For authentication code: was secrets.compare_digest or its equivalent used for any comparison that involves user-provided data? For database access in Python: is the filter applied in the query or in application code after fetching? For any async code: does every code path that acquires a resource release it, including on exception? These are not checks that emerge from reading carefully; they are checks that emerge from having been burned by, or having debugged, each of these failure modes.
This is calibration in the same sense that a security auditor has a list of checks they apply to code regardless of who wrote it. The list is built from known vulnerability patterns and updated as new patterns are discovered. A supervisory engineer’s calibration checklist is personalized to the specific tool they are using and the specific domain they are working in, but the structure is the same: known failure modes, actively interrogated.
The METR 2025 study on AI assistance for real engineering tasks found roughly 20% average time savings with significant variance, noting that some tasks improved substantially while others regressed. The regression cases are probably where uncalibrated supervision allowed subtle errors through, and where those errors cost more to find and fix downstream than they saved at generation time.
The Uncomfortable Implication
Fowler notes that Vella’s research concluded in April 2025, before the latest generation of models substantially improved software development capabilities. His assessment is that the improvements accelerate the shift to supervisory engineering rather than reversing it. Better models means more of the inner loop gets absorbed, not less, which means the middle loop grows in scope and importance.
But better models also means the calibration problem gets harder, not easier. A model that generates more correct code, more confidently, provides less feedback signal about where its failures cluster. The errors become rarer, which means they are encountered less frequently, which means calibration takes longer to build. When a tool is bad enough that it makes obvious errors regularly, you learn quickly where not to trust it. When a tool is good enough that its errors are infrequent and subtle, the calibration work is harder and the cost of an uncalibrated mistake is higher.
Vella’s term, supervisory engineering, is useful because it names something that was happening without a name. The middle loop framing is useful because it clarifies the structural position of this work. What remains is understanding what makes supervision competent versus incompetent, and confidence calibration is a significant part of that answer.
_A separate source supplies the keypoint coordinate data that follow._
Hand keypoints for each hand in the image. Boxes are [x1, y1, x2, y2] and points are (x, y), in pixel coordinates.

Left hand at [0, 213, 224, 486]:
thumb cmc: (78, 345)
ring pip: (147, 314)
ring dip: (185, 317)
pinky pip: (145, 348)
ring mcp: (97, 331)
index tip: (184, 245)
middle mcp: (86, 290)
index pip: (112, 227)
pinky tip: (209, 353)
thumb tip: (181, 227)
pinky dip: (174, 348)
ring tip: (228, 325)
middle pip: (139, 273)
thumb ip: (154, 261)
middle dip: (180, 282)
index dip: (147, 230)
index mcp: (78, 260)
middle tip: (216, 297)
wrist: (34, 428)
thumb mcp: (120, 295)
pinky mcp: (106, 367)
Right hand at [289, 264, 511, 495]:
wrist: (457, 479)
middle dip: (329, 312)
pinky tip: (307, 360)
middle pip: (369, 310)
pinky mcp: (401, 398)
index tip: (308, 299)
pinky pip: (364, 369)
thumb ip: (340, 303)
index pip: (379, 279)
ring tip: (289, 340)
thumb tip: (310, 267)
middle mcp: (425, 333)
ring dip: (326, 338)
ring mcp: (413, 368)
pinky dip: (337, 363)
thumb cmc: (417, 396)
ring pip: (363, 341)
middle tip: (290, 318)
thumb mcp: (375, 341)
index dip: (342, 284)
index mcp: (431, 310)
You cannot review code well if you don’t know where to look, and knowing where to look, for AI-generated code, is a skill you build by tracking errors carefully over time.
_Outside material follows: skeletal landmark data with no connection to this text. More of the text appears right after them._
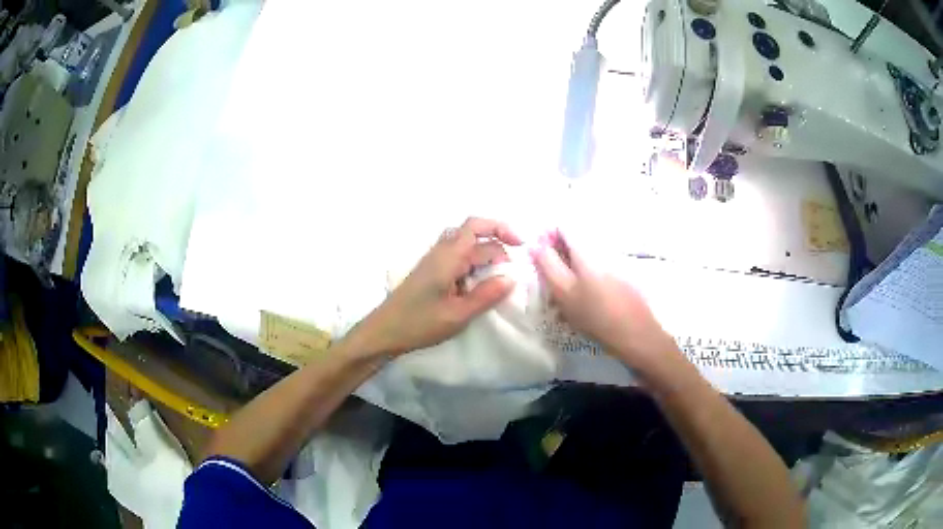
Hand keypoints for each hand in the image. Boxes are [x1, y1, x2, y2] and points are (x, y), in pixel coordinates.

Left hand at [356, 217, 521, 356]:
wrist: (384, 331)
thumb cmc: (420, 323)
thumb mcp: (458, 314)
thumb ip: (486, 295)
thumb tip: (512, 278)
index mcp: (448, 257)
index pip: (478, 228)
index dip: (502, 230)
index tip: (521, 245)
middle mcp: (441, 252)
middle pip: (473, 234)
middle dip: (496, 246)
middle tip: (509, 271)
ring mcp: (433, 260)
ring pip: (464, 245)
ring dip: (483, 254)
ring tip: (496, 276)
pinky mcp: (430, 271)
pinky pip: (456, 257)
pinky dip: (472, 263)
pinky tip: (476, 284)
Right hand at [530, 230, 678, 373]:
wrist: (638, 336)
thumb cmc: (597, 315)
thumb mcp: (564, 292)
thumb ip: (548, 265)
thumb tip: (535, 244)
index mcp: (587, 248)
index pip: (562, 226)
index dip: (547, 237)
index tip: (539, 258)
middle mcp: (603, 248)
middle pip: (575, 240)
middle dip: (559, 255)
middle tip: (551, 281)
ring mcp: (616, 261)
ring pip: (586, 256)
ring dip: (573, 270)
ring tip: (567, 296)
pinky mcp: (625, 276)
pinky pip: (599, 269)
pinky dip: (588, 279)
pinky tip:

That is less novel as a concept than it sounds. It is, in essence, the same thing that makes experienced engineers good at code review in general. The difference is that the failure modes are different, the signals that flag uncertainty are absent, and the calibration has to be rebuilt from scratch for each tool in each domain. Nobody yet has the decades of accumulated instinct for this that they have for human-authored code. We are all, at the moment, relatively early in the calibration curve.